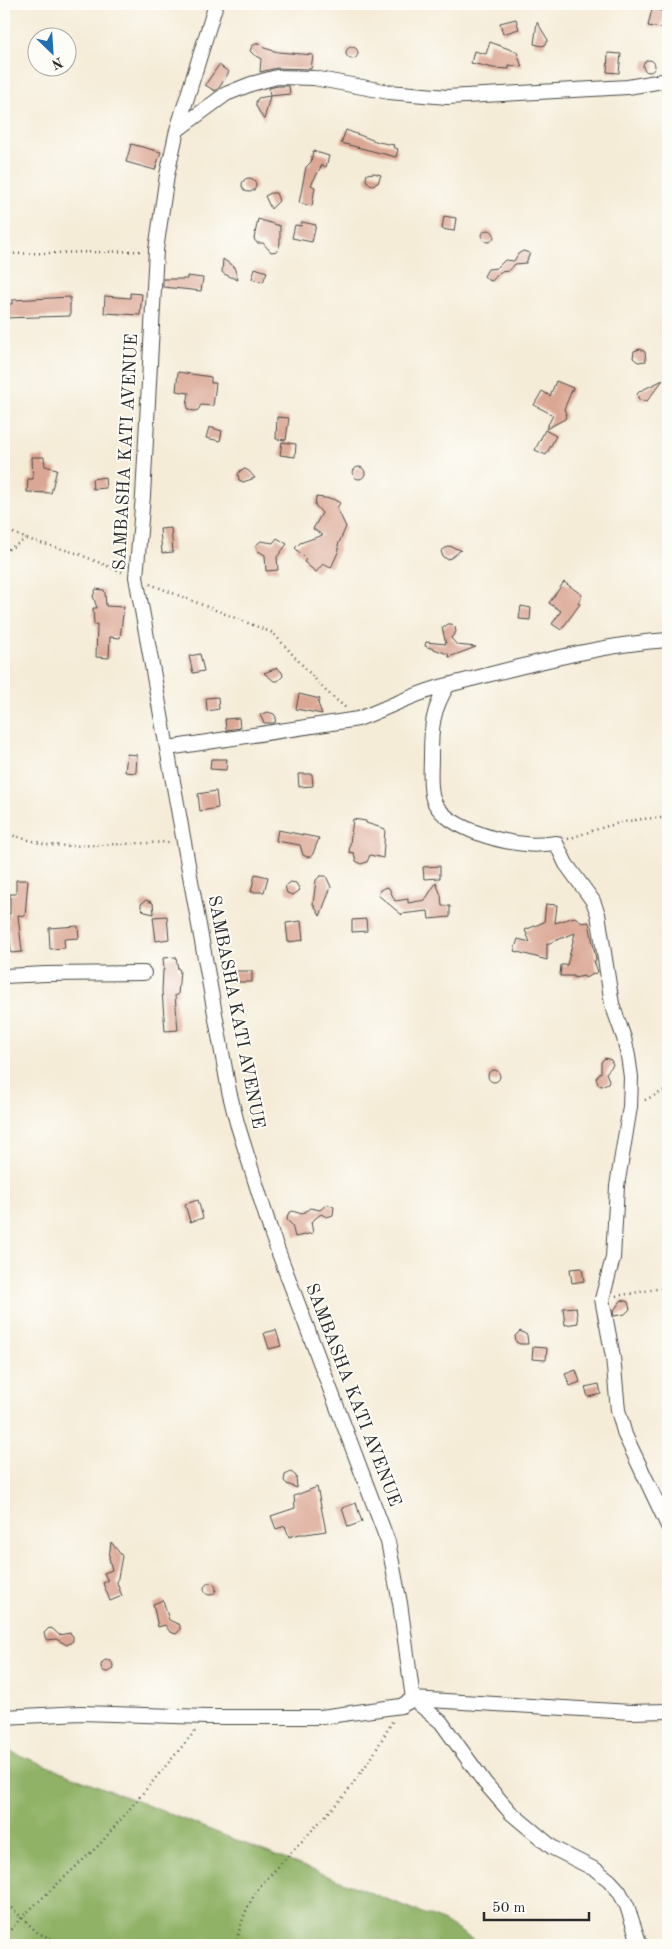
<svg xmlns="http://www.w3.org/2000/svg" width="672" height="1949" font-family="'Old Standard TT',serif">
  <style>
    .forest { fill: #90b266; stroke: #5e6e48 }
    .building { fill: #dba795 }
    .lines { fill: none; stroke-linecap: round; stroke-linejoin: round }
    .minor-casing { stroke: #494845; stroke-width: 16 }
    .path { stroke: #494845; stroke-width: 2.5; stroke-dasharray: 1 4; stroke-linecap: butt }
    .minor { stroke: #fff; stroke-width: 14 }
    .labels { text-anchor: middle; dominant-baseline: central; stroke-width: 4; stroke-linejoin: round; paint-order: stroke }
    .street-label { font-size: 18px; fill: #2b2b2b; stroke: #fdfcf7 }
  </style>
  <rect width="100%" height="100%" fill="#fdfcf7"/>
  <filter id="ink" filterUnits="userSpaceOnUse"><feTurbulence type="fractalNoise" baseFrequency=".02" numOctaves="2"/><feDisplacementMap in="SourceGraphic" scale="10" xChannelSelector="R" yChannelSelector="G"/><feConvolveMatrix kernelMatrix="1 2 1 2 8 2 1 2 1" color-interpolation-filters="sRGB"/></filter>
  <filter id="wash" filterUnits="userSpaceOnUse"><feTurbulence type="fractalNoise" baseFrequency=".0096" numOctaves="4" result="noise"/><feDisplacementMap in="SourceGraphic" scale="20" xChannelSelector="R" yChannelSelector="G"/><feGaussianBlur stdDeviation="1.12" result="paint"/><feColorMatrix in="noise" values="0 0 0 0 0 0 0 0 0 0 0 0 0 0 0 0 0 1.4 0 .05"/><feComposite in="paint" operator="in"/></filter>
  <g filter="url(#wash)">
    <rect width="100%" height="100%" fill="#f5ecd8"/>
    <path class="forest" d="M4 1749 445 1922 481 1945H4Z"/>
    <g id="blocks">
      <path class="building" d="M652 9 665 12 661 28 648 26Z
        M516 19 519 29 503 34 500 23Z
        M537 22 548 40 545 45 542 46 534 44Z
        M490 42 517 52 522 67 509 65V69L493 68 471 63 474 51 486 54Z
        M258 43 261 44 264 48 278 52 313 55 311 69 277 68 260 72 261 58 254 55 250 51 252 46Z
        M346 53a6 6 0 1 1 12 0a6 6 0 1 1-12 0Z
        M608 53 621 54 619 73 607 72Z
        M643 66a6 6 0 1 1 12 0a6 6 0 1 1-12 0Z
        M219 65 229 72 219 88 215 91 205 85Z
        M278 86H289L290 94 270 96 269 88Z
        M270 96 264 120 256 106V102L258 98Z
        M346 130 378 142 394 145 393 147 398 149 396 157 341 143Z
        M131 144 161 152 155 170 126 162Z
        M313 151 329 156 326 167 322 165 311 185 315 187 312 206 299 203 306 167 311 162Z
        M374 173 381 175 378 183 372 185 368 183 366 179 367 174Z
        M242 185a7 7 0 1 1 14 0a7 7 0 1 1-14 0Z
        M271 193H276L279 201 271 209 265 196Z
        M444 216 456 218 454 231 442 229Z
        M258 219 280 226V243L278 251 271 252 263 243H257L254 239Z
        M302 222 316 225 312 242 292 238 295 225 301 226Z
        M482 236a6 6 0 1 1 12 0a6 6 0 1 1-12 0Z
        M523 251 530 253 526 263 515 264 509 271 500 272 492 281 488 280 484 276 488 269 497 268 505 260 514 261 518 254Z
        M223 259 234 267 238 280 224 274 222 272Z
        M255 268 267 272 263 282 252 279Z
        M187 276 203 278 201 291 163 287V279H187Z
        M130 293 142 294 140 315 104 313 105 296 130 298Z
        M70 297V316L4 318V304H12V300Z
        M640 349 645 352 646 361 638 362 633 358 634 351Z
        M178 372 211 377V383H216L213 406 201 405 198 410 195 411 189 410 187 405 189 393 176 391Z
        M663 380 647 401 639 400 637 394 640 391Z
        M556 381 573 388 564 409 566 414 565 419 546 429 553 415 534 405 542 391 550 396Z
        M277 417 289 418 286 440 276 439Z
        M209 427 222 431 220 441 206 438Z
        M545 430 556 436 546 455 535 450Z
        M282 442 296 444 295 457 280 455Z
        M32 457H44L45 466 57 469 51 493 27 492 28 479H33Z
        M353 473a6 6 0 1 1 12 0a6 6 0 1 1-12 0Z
        M245 469 249 471 255 478 243 482 239 480 238 474 241 470Z
        M105 477 106 488 93 489 92 479Z
        M316 497 333 499 340 503 337 508 346 527 338 545 339 550 331 568 323 564 316 572 304 562 306 559 295 548 300 543 323 535 313 529 322 513 315 505Z
        M171 528 173 552 162 553 160 529Z
        M277 538 287 544 277 557 278 570 266 571 265 555 258 551 256 545 261 541 273 543Z
        M449 546 461 550 451 558 447 559 443 557 441 551Z
        M564 582 582 595 578 603 580 604 561 630 552 624 561 611 549 603Z
        M96 589 104 590 105 593 106 606 124 607 120 638 110 637 109 658 96 657 97 624 94 625 93 608H97L93 596Z
        M521 606 531 608 530 620 519 619Z
        M448 624H452L455 627 456 632 451 638 457 645 476 647 449 657 448 654 425 646 426 642 446 644 442 627 443 628Z
        M200 654 204 671 193 673 189 656Z
        M277 668 282 672 283 676 278 681H274L264 673Z
        M299 694 320 699 318 703 322 714 296 709Z
        M218 697 219 709 207 711 206 698Z
        M268 712 274 714 276 717 275 723H264L260 715Z
        M239 718 240 728 226 730 225 719Z
        M127 754 137 755 136 773 125 772Z
        M211 759H227L226 770 210 769Z
        M298 774H312L313 786 299 787Z
        M216 791 218 808 200 811 198 794Z
        M353 819 366 821V823L385 829 383 858 370 855 367 862 361 864 356 861 354 853 349 852Z
        M278 830 319 838 312 856 307 857 303 855 300 845 276 841Z
        M440 866V878L424 879 423 867Z
        M255 874 268 877 264 892H251Z
        M320 876H326L331 887 320 916 313 904 316 880Z
        M16 880H28L25 916 18 915 22 952 11 953 8 914H10V894H16Z
        M291 882 296 883 300 890 293 895 287 893 285 886Z
        M436 883 441 895 442 906H450V917L429 919 428 911 401 914 402 915 378 895 380 890 386 887 389 888 395 901 408 899V903L425 900Z
        M146 900 153 903 154 914 145 912 141 908V904Z
        M546 904 557 905 555 923 575 917 582 923 589 922 596 960 594 961 598 972 585 978 584 976 574 978V976H560L561 965H567L575 933 547 944V960L514 951 518 939 530 942 525 930 544 922Z
        M167 916 169 939 156 941 153 917Z
        M366 919 367 931 352 932V920Z
        M301 921 303 940 288 942 286 923Z
        M78 926 79 938 64 939 65 948 50 949 49 928Z
        M176 957 178 969 180 970 178 995H175L178 1030 165 1031 162 991 163 970H164L163 958Z
        M233 971H252V982H233Z
        M605 1058 611 1060 613 1065 606 1073 609 1080 608 1083 601 1086 598 1084 596 1078 601 1072V1062Z
        M488 1076a6 6 0 1 1 12 0a6 6 0 1 1-12 0Z
        M198 1200 203 1218 190 1222 185 1204Z
        M327 1204 334 1207 333 1215 327 1217 321 1214 311 1222 313 1233 295 1237 292 1225 287 1220 288 1214 292 1211 302 1214 310 1208 320 1210Z
        M582 1268 584 1281 572 1283 570 1269Z
        M622 1300 628 1302 630 1309 625 1314 614 1316 613 1312 619 1303Z
        M576 1307 578 1323 565 1325 563 1308Z
        M276 1330 281 1346 269 1349 264 1333Z
        M520 1331 527 1335 528 1344H520L516 1342 515 1336Z
        M533 1347 547 1348 546 1360 532 1359Z
        M576 1370 580 1382 570 1386 565 1374Z
        M599 1384 601 1394 588 1397 585 1387Z
        M291 1472 296 1476 297 1488 287 1484 284 1481 285 1475Z
        M317 1487 326 1531 306 1534H300L289 1537 285 1526 276 1529 271 1516 295 1508 294 1496Z
        M356 1503 362 1522 348 1527 342 1508Z
        M111 1542 122 1556 117 1583 122 1596 110 1601 103 1583 108 1581 104 1573 112 1570 109 1558Z
        M204 1589a6 6 0 1 1 12 0a6 6 0 1 1-12 0Z
        M163 1600 169 1620 180 1625V1630L176 1634 170 1632 165 1625 158 1627 153 1604Z
        M49 1628 53 1629 59 1635 70 1633 73 1636V1641L67 1645 56 1639 47 1640 45 1637 44 1633Z
        M101 1666a6 6 0 1 1 12 0a6 6 0 1 1-12 0Z"/>
    </g>
  </g>
  <g filter="url(#ink)">
    <use href="#blocks" fill-opacity="0" stroke="#494845" stroke-width="1"/>
    <g class="lines">
      <defs>
        <path id="minor" d="M216 4 177 130 167 175 156 250 143 496 136 577 229 1091 237 1123 272 1235 388 1542 400 1603 413 1699 441 1722 485 1783 511 1813 553 1848 596 1870 609 1880 619 1891 627 1906 640 1945
          M177 130 226 94 251 84 277 77 314 78 389 92 447 97 628 87 668 80
          M668 640C594 645 521 667 448 685 432 710 431 728 431 757 431 770 429 786 433 799 443 827 499 842 526 844 535 846 546 844 556 843L566 864 593 901 598 914 612 1004 624 1038 628 1056 631 1077 630 1107 617 1186 613 1258 602 1299 613 1357 618 1410 625 1435 668 1526
          M168 748 358 719C389 708 416 692 448 685
          M4 976 46 974 144 973
          M4 1717 81 1713 207 1717H321L401 1706 413 1699 631 1712 668 1711"/>
      </defs>
      <use href="#minor" class="minor-casing"/>
      <path class="path" d="M4 254 142 251
        M4 529 27 539 76 553 122 572
        M4 552 26 539
        M150 584 273 633 326 691 346 708
        M4 833 47 845 72 846 171 842
        M568 839C603 827 631 817 668 818
        M645 1100 668 1089
        M616 1296 668 1287
        M4 1901 38 1933 49 1938 82 1945
        M4 1937 21 1918 100 1844 196 1730
        M236 1945C240 1923 247 1905 260 1886L344 1796 372 1757 393 1720"/>
      <use href="#minor" class="minor"/>
    </g>
  </g>
  <g class="labels">
    <g class="street-label">
      <text transform="translate(126 452) rotate(-87)">SAMBASHA KATI AVENUE</text>
      <text transform="translate(236 1012) rotate(79)">SAMBASHA KATI AVENUE</text>
      <text transform="translate(353 1395) rotate(69)">SAMBASHA KATI AVENUE</text>
    </g>
  </g>
  <rect width="672" height="1949" fill="none" stroke="#fdfcf7" stroke-width="20"/>
  <g transform="translate(52 52) rotate(155)"><circle r="24" fill="#fdfcf7" stroke="#a9a8a5"/>
  <path d="M0-4L9 19L0 12L-9 19Z" fill="#1f6fb2"/>
  <text y="-8" font-size="14" font-weight="bold" text-anchor="middle" fill="#2b2b2b">N</text>
  </g>
  <path d="M484 1912v8h105v-8" fill="none" stroke="#2b2b2b" stroke-width="2.5"/>
  <text x="492" y="1912" font-size="15" fill="#2b2b2b" stroke="#fdfcf7" stroke-width="4" paint-order="stroke">50 m</text>
</svg>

----

# Assignment
Show all lines of the material in which the word "paint" can be found.

# Answer to the exercise
    .labels { text-anchor: middle; dominant-baseline: central; stroke-width: 4; stroke-linejoin: round; paint-order: stroke }
  <filter id="wash" filterUnits="userSpaceOnUse"><feTurbulence type="fractalNoise" baseFrequency=".0096" numOctaves="4" result="noise"/><feDisplacementMap in="SourceGraphic" scale="20" xChannelSelector="R" yChannelSelector="G"/><feGaussianBlur stdDeviation="1.12" result="paint"/><feColorMatrix in="noise" values="0 0 0 0 0 0 0 0 0 0 0 0 0 0 0 0 0 1.4 0 .05"/><feComposite in="paint" operator="in"/></filter>
  <text x="492" y="1912" font-size="15" fill="#2b2b2b" stroke="#fdfcf7" stroke-width="4" paint-order="stroke">50 m</text>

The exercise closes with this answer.